In The KnowIn The Know is your daily briefing on Oklahoma policy-related news. Inclusion of a story does not necessarily mean endorsement by the Oklahoma Policy Institute. Some stories included here are behind paywall or require subscription. OK Policy encourages the support of Oklahoma’s state and local media, which are vital to an informed citizenry. Subscribe to In The Know and see past editions.

Oklahoma News

Condemned man went into convulsions during Oklahoma’s first execution in nearly seven years: John Marion Grant went into “full-body convulsions” then vomited on himself twice as he was put to death on Thursday after a last-minute U.S. Supreme Court decision cleared the way for Oklahoma to conduct its first execution in nearly seven years. The 60-year-old convicted killer went into “about two dozen full body convulsions” when midazolam, the first drug in Oklahoma’s three-drug lethal injection protocol, entered his system, according to Sean Murphy, a reporter with the Associated Press who witnessed Thursday’s execution. [The Frontier] Someone vomiting while being executed is rare, according to observers. [AP News] The execution came less than two hours after the U.S. Supreme Court voted 5-3 to vacate a stay of execution for John Marion Grant. Officials with the Oklahoma Department of Corrections administered a lethal concoction of drugs that made Grant the first man executed by the state in more than six years. [NonDoc] Up next is high-profile death row inmate Julius Jones. [The Oklahoman] The stay for Jones was also dissolved Thursday by the Supreme Court. [Tulsa World]
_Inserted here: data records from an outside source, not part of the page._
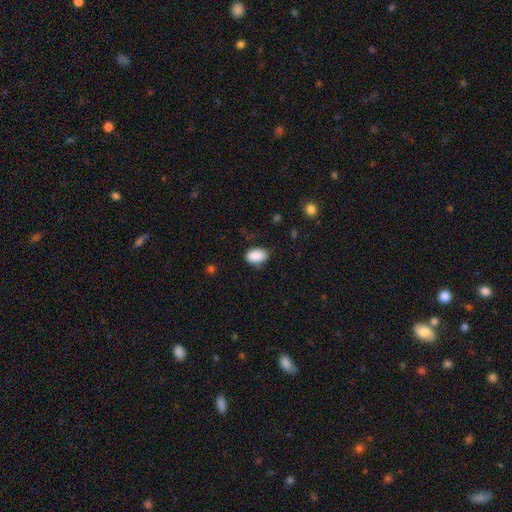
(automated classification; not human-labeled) smooth_or_featured: smooth (p=0.89) [alt: star or artifact p=0.07]
how_rounded: in between (p=0.89) [alt: round p=0.10]
merging: none (p=0.76) [alt: minor disturbance p=0.19]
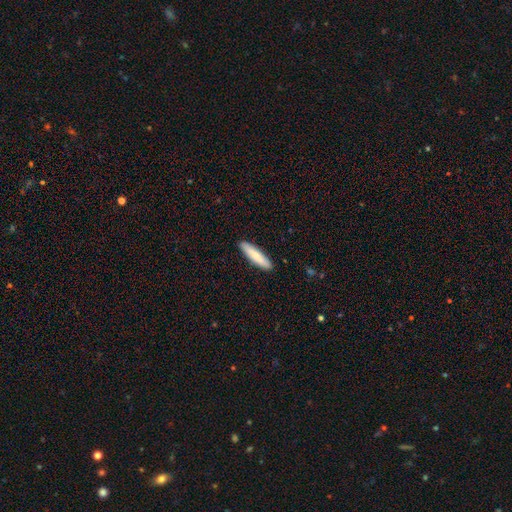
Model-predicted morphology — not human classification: smooth_or_featured: smooth (p=0.80) [alt: featured or disk p=0.15]
how_rounded: cigar-shaped (p=0.82) [alt: in between p=0.16]
merging: none (p=0.91) [alt: minor disturbance p=0.07]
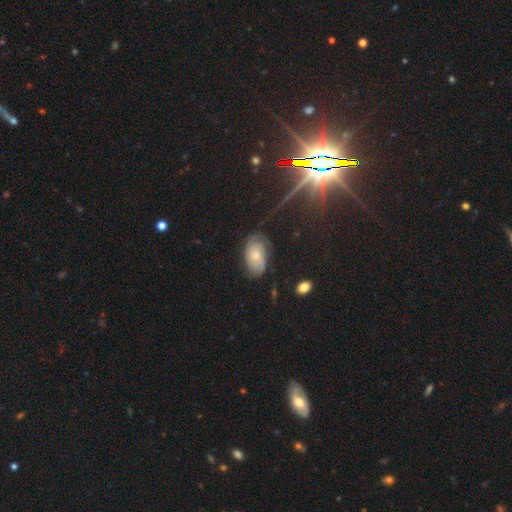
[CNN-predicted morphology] A featured or disk galaxy (66%) with no bar (77%), 2 (41%) tight (65%) spiral arms (92%) and a small central bulge (47%).

Vote fractions:
- Smooth or featured? featured or disk: 66% / smooth: 24% / star or artifact: 9%
- Edge-on disk? no: 96% / yes: 4%
- Bar? no: 77% / weak: 19% / strong: 3%
- Spiral arms? yes: 92% / no: 8%
- Spiral winding? tight: 65% / medium: 27% / loose: 8%
- Spiral arm count? 2: 41% / can't tell: 32% / 3: 14% / 4: 5% / 1: 5% / more than 4: 4%
- Bulge size? small: 47% / moderate: 45% / large: 4% / none: 3% / dominant: 1%
- Merging? none: 72% / minor disturbance: 20% / major disturbance: 6% / merger: 1%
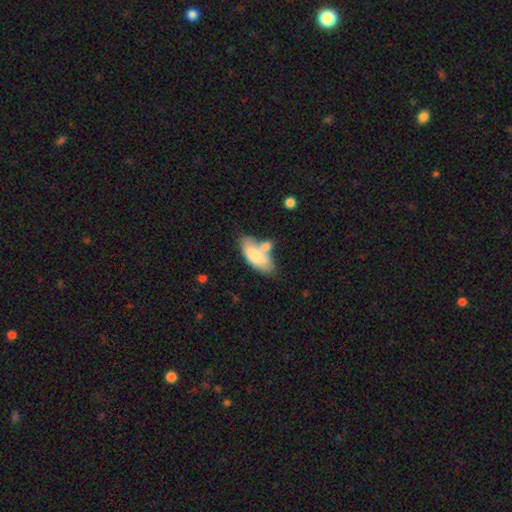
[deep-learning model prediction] The model was most divided on "merging": none: 43%, merger: 34%, minor disturbance: 17%, major disturbance: 6%. More confident: how rounded — in between (82%); smooth or featured — smooth (75%).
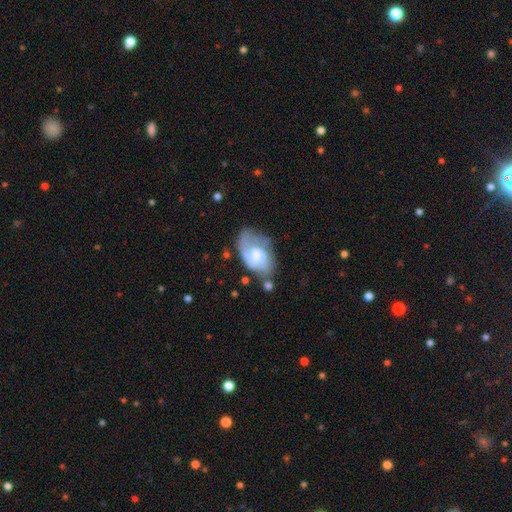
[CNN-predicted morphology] Overall: featured or disk (66%; smooth 27%). Edge-on disk: no (96%). Bar: weak (50%; no 40%). Spiral arms: yes (82%). Spiral arm count: 2 (53%; can't tell 23%). Spiral winding: medium (46%; tight 31%). Bulge size: moderate (45%; small 35%). Merging: none (42%; minor disturbance 29%).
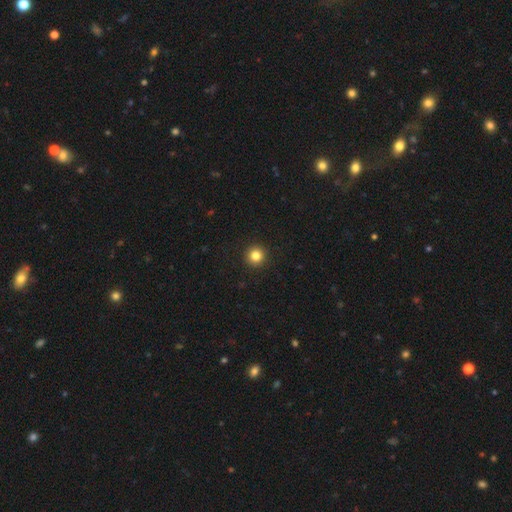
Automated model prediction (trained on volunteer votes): This is clearly a smooth galaxy (83%). How rounded: clearly round (96%). Merging: clearly none (94%).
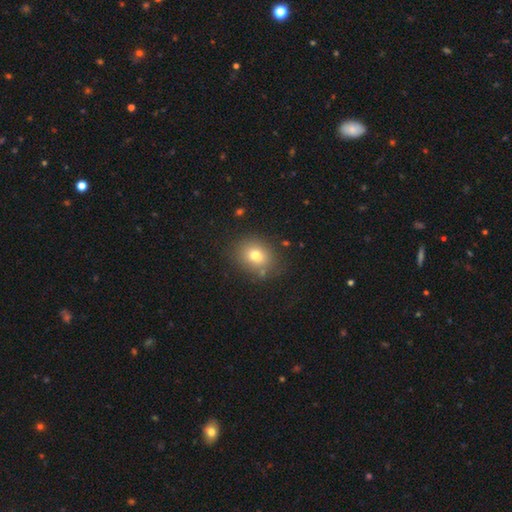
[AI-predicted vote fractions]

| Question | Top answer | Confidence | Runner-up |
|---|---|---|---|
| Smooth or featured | smooth | 75% | star or artifact (13%) |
Teacher shortage milestone: New record set for nonaccredited teachers given emergency certification in Oklahoma: Oklahoma public schools’ reliance on filling teaching vacancies with teachers who are not accredited for the position has reached a record high and is likely to continue climbing during the current academic year. On Thursday, the Oklahoma State Board of Education approved another 254 emergency teacher certifications for school districts that reported having no certified candidates to hire. That brings the year-to-date total since June 1 to 3,428, exceeding the state’s previous record of 3,321, set in 2019-20. [Tulsa World]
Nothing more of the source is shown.